Petit exercice A. D'après le passage sur les études cléricales, quelle philosophie doit être mise à la base des sciences sacrées ?
Petit exercice B. Reprenez le texte sur la philosophie scolastique dans les études cléricales et poursuivez-le à la suite de sa dernière phrase.

Passage cité.
# # # # # # #
Nous vous prions et vous conjurons de ne pas souffrir
que l'on puisse trouver le moins du monde à redire, en une matière si grave, à
votre vigilance, à votre zèle, à votre fermeté. Et ce que Nous vous demandons
et que Nous attendons de vous, Nous le demandons aussi et l'attendons de tous
les autres pasteurs d'âmes, et de tous les éducateurs et professeurs de la
jeunesse cléricale, et tout spécialement des supérieurs majeurs des Instituts
religieux.
63. Premièrement, en ce qui regarde les études, Nous
voulons et ordonnons que la philosophie scolastique soit mise à la base des
sciences sacrées. Il va sans dire que s'il se rencontre quelque chose chez les
docteurs scolastiques que l'on puisse regarder comme excès de subtilité, ou qui
ne cadre pas avec les découvertes des temps postérieurs, ou qui n'ait enfin
aucune espèce de probabilité, il est bien loin de notre esprit de vouloir le
proposer à l'imitation des générations présentes. Et quand Nous prescrivons la
philosophie scolastique, ce que Nous entendons surtout par là - ceci est
capital - c'est la philosophie que nous a léguée le Docteur angélique. Nous
déclarons que tout ce qui a été édicté à ce sujet par Notre Prédécesseur reste
pleinement en vigueur, et, en tant que de besoin, Nous l'édictons à nouveau et
le confirmons, et ordonnons qu'il soit par tous rigoureusement observé. Que,
dans les Séminaires où on aurait pu le mettre en oubli, les évêques en imposent
et en exigent l'observance : prescriptions qui s'adressent aussi aux Supérieurs
des Instituts religieux. Et que les professeurs sachent bien que s'écarter de
saint Thomas, surtout dans les questions métaphysiques, ne va pas sans
détriment grave.
# # # # # # #
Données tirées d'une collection
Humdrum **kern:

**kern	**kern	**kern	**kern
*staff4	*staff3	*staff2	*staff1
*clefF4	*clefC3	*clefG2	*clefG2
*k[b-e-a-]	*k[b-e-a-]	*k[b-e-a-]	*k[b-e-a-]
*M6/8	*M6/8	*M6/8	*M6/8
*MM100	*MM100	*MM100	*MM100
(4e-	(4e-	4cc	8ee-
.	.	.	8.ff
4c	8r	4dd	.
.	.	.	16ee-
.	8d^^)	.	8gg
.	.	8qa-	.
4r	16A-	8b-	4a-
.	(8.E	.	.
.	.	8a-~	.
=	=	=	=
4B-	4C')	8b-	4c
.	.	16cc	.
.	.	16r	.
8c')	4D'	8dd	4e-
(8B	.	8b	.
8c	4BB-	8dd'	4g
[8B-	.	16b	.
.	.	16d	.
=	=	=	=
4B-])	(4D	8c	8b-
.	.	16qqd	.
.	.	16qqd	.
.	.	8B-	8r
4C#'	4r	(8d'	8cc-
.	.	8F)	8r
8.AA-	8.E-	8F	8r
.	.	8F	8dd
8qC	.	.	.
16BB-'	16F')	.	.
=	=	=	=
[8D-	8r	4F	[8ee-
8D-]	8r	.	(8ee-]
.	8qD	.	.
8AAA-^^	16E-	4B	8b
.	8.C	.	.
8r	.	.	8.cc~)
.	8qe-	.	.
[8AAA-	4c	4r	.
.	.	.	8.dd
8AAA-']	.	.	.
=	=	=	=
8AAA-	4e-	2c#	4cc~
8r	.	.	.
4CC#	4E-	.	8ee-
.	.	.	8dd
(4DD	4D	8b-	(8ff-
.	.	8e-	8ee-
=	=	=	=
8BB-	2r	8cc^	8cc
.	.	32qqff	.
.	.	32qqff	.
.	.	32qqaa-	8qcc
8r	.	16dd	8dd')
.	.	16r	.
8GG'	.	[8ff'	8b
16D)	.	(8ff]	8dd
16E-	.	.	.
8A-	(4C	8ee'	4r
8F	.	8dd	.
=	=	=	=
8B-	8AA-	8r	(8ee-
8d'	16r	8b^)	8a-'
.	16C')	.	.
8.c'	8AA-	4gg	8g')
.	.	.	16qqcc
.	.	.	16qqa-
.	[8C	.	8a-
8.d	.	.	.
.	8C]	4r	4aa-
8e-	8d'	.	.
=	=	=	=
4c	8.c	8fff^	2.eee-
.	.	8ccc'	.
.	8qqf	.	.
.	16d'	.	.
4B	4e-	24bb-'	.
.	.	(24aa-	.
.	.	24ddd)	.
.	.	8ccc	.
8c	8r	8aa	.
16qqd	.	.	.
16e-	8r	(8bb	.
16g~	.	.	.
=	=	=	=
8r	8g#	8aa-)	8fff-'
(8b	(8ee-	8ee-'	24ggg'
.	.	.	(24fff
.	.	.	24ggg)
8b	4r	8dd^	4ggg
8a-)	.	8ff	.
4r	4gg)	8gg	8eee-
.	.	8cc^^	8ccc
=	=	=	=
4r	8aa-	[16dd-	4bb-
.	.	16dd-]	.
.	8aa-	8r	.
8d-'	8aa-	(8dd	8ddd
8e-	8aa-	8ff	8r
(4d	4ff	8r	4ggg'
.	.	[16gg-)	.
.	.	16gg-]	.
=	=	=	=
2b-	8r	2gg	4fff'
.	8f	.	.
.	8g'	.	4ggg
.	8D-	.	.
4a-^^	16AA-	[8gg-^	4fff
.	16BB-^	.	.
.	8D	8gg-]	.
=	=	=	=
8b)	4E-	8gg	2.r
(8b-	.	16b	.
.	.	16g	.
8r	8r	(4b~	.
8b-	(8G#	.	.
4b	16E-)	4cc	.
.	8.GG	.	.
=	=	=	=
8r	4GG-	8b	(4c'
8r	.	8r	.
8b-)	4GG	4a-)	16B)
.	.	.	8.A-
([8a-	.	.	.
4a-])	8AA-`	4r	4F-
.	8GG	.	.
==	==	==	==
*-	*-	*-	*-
# # # # # # #
Réponse rédigée A. La philosophie scolastique.

Réponse rédigée B.
64. Sur cette base philosophique, que l'on élève
solidement l'édifice théologique. Autant que vous le pourrez, Vénérables
Frères, stimulez à l'étude de la théologie, de façon que les clercs en
emportent, au sortir du Séminaire, une estime profonde et un ardent amour, et
que, toute leur vie, ils en fassent leurs délices. Car nul n'ignore que, parmi
cette grande multitude de sciences, et si diverses, qui s'offrent à l'esprit
avide de vérité, la première place revient de droit à la théologie, tellement
que c'était une maxime de l'antique sagesse que le devoir des autres sciences,
comme des arts, est de lui être assujetties et soumises à la manière des
servantes. Ajoutons que ceux-là, entre autres, Nous paraissent dignes de
louanges qui, pleinement respectueux de la tradition, des saints Pères, du
magistère ecclésiastique, mesurés dans leurs jugements, et se guidant sur les
normes catholiques (ce qui ne se voit pas chez tous), ont pris à tâche de faire
plus de lumière dans la théologie positive, en y projetant celle de l'histoire
- de la vraie. Evidemment, il faut donner plus d'importance que par le passé à
la théologie positive, mais sans le moindre détriment pour la théologie
scolastique; et ceux-là sont à réprimander, comme faisant les affaires des
modernistes, qui exaltent de telle façon la théologie positive, qu'ils ont tout
l'air de dénigrer en même temps la scolastique.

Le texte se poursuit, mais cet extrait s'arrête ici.